Source records
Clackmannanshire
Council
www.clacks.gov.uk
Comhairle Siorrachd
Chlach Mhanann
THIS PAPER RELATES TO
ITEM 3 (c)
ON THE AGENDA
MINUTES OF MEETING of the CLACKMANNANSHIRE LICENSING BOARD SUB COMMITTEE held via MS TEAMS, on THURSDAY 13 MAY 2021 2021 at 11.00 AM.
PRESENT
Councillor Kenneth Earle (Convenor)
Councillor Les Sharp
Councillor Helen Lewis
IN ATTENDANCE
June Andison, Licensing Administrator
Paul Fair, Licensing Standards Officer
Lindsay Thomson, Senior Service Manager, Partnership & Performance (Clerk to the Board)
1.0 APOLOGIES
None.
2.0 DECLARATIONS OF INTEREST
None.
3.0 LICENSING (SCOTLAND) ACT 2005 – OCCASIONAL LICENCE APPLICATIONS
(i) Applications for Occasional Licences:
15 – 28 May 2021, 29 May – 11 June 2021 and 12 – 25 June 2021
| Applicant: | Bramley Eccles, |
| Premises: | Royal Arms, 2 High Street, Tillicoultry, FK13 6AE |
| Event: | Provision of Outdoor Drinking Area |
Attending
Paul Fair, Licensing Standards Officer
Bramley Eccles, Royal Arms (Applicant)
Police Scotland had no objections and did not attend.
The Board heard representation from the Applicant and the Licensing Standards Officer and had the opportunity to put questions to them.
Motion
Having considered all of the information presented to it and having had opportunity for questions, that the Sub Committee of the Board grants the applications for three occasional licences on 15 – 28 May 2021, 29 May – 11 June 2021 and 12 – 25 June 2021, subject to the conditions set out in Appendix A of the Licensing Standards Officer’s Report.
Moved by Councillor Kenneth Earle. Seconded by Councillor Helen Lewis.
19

## EXERCISE
Return, please, the lines of the data from the first through the line containing "ON THE AGENDA", both kept, exactly as they stand and nothing more.

## TASK RESPONSE
Clackmannanshire
Council
www.clacks.gov.uk
Comhairle Siorrachd
Chlach Mhanann
THIS PAPER RELATES TO
ITEM 3 (c)
ON THE AGENDA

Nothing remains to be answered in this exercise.